= Your goal =
For each line below that includes the word "overview", make a copy.

===== Material for the task

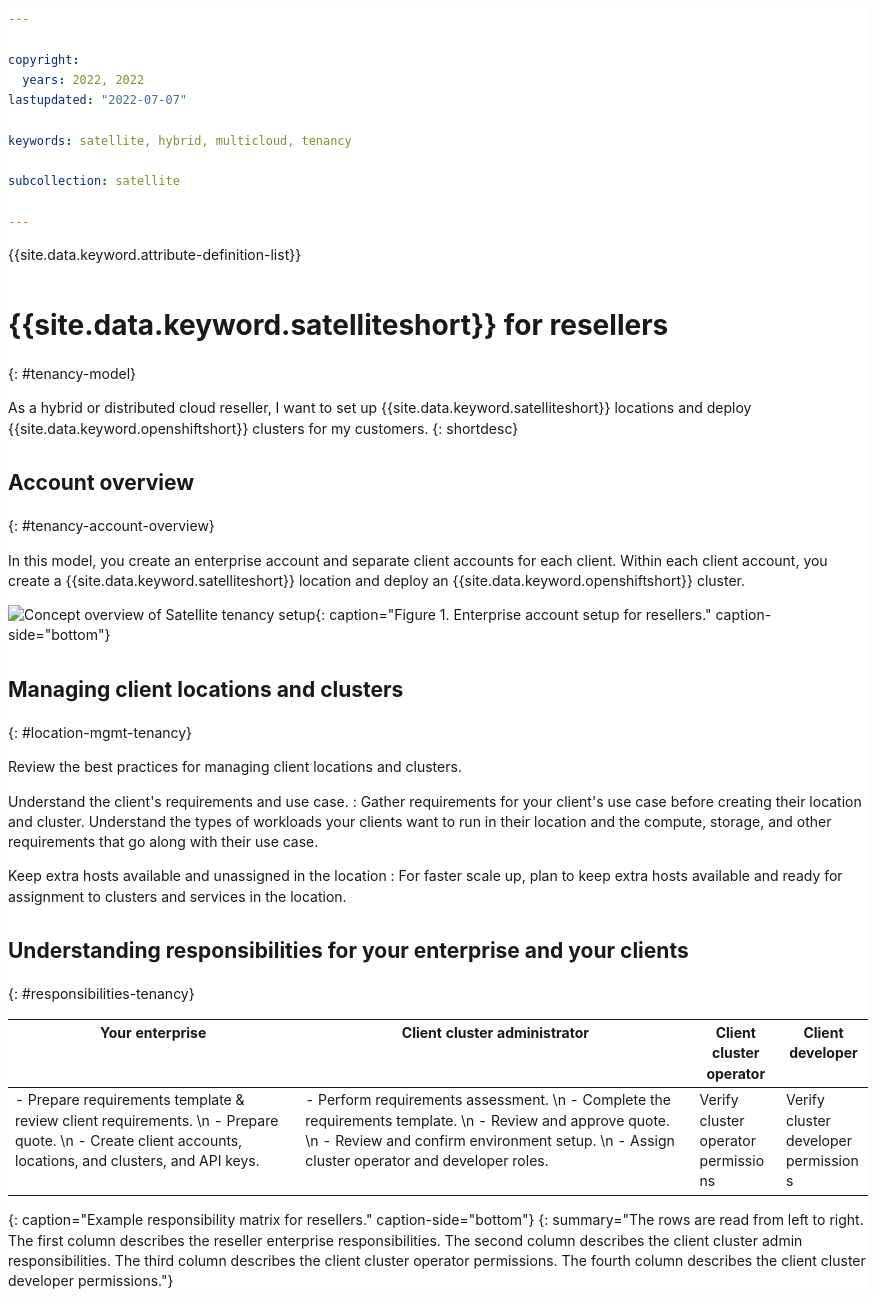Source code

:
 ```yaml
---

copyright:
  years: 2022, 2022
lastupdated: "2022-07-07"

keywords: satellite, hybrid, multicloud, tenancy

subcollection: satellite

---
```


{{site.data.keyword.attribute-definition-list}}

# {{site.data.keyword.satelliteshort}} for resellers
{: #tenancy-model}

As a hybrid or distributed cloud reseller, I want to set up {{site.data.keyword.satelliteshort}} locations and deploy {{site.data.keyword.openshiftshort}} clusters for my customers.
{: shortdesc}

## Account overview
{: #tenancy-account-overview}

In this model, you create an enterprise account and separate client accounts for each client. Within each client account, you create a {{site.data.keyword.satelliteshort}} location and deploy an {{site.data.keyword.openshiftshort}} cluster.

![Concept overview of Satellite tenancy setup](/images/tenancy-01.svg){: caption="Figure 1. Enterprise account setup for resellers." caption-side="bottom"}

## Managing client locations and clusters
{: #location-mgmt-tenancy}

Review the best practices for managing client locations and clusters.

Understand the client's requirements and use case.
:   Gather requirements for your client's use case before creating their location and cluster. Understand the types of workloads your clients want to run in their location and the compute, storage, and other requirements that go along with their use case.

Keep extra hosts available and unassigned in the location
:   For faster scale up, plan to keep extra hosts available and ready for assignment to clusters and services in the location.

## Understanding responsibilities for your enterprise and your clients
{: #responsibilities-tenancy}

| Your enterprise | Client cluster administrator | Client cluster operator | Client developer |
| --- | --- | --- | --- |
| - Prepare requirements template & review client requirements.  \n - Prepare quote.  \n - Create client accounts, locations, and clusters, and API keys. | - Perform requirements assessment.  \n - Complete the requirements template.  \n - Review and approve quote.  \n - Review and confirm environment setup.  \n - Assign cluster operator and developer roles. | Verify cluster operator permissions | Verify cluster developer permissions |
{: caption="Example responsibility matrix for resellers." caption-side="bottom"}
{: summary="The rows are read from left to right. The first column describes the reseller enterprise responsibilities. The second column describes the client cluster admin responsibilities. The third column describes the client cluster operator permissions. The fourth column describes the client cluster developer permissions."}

==========

= Answer box =
## Account overview
{: #tenancy-account-overview}
![Concept overview of Satellite tenancy setup](/images/tenancy-01.svg){: caption="Figure 1. Enterprise account setup for resellers." caption-side="bottom"}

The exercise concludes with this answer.